Let $\mathcal{E}_n$ be the set of idempotents in the semigroup $\mathcal{B}_n$ of $n \times n$ Boolean relation matrices. The relation $E \leq F$ iff $EF=FE=E$ is called the natural partial order on $\mathcal{E}_n$.
Let $R(A), C(A)$ denote the row space and column space of the matrix $A \in \mathcal{B}_n$. Then $E \leq F$ iff $R(E) \subseteq R(F)$ and $C(E) \subseteq C(F)$ is a partial order on $\mathcal{E}_n$.
Is this the same relation as the natural partial order described above?. In other words, is it true that:
$R(E) \subseteq R(F)$ and $C(E) \subseteq C(F)$ iff $EF=FE=E$.

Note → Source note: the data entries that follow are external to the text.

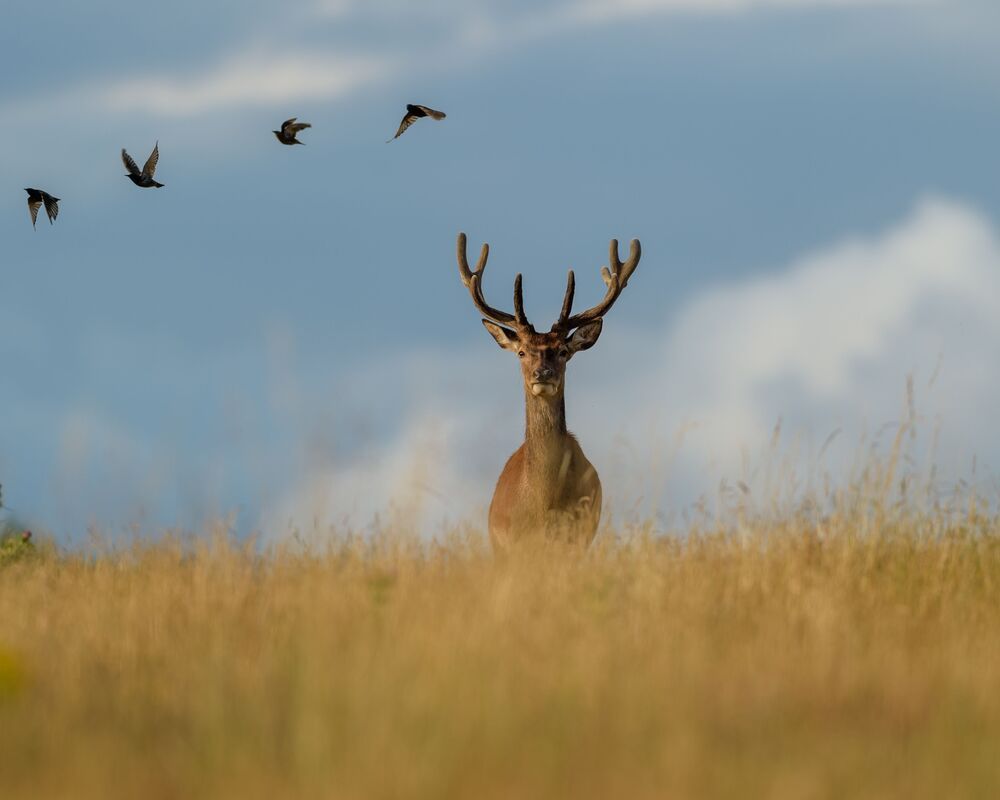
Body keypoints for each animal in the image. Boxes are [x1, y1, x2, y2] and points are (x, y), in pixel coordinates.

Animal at [456, 232, 642, 552]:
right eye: (521, 352)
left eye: (563, 351)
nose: (542, 374)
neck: (543, 504)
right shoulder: (511, 544)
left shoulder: (578, 536)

I was able to show $EF=FE=E$ implies $R(E) \subseteq R(F)$ and $C(E) \subseteq C(F)$.
I also checked all the cases for $n \leq 4$.
Can someone give a counter example or a proof of the forward direction in my conjecture above.
If $R(E)\subseteq R(F)$, then for each $i$, the $i$-th row of $E$ is equal to $x_i^TF$ for some row vector $x_i^T$. It follows that $E=XF$ for some matrix $X$ and $EF=XF^2=XF=E$. Similarly, $C(E)\subseteq C(F)$ implies that $FE=E$.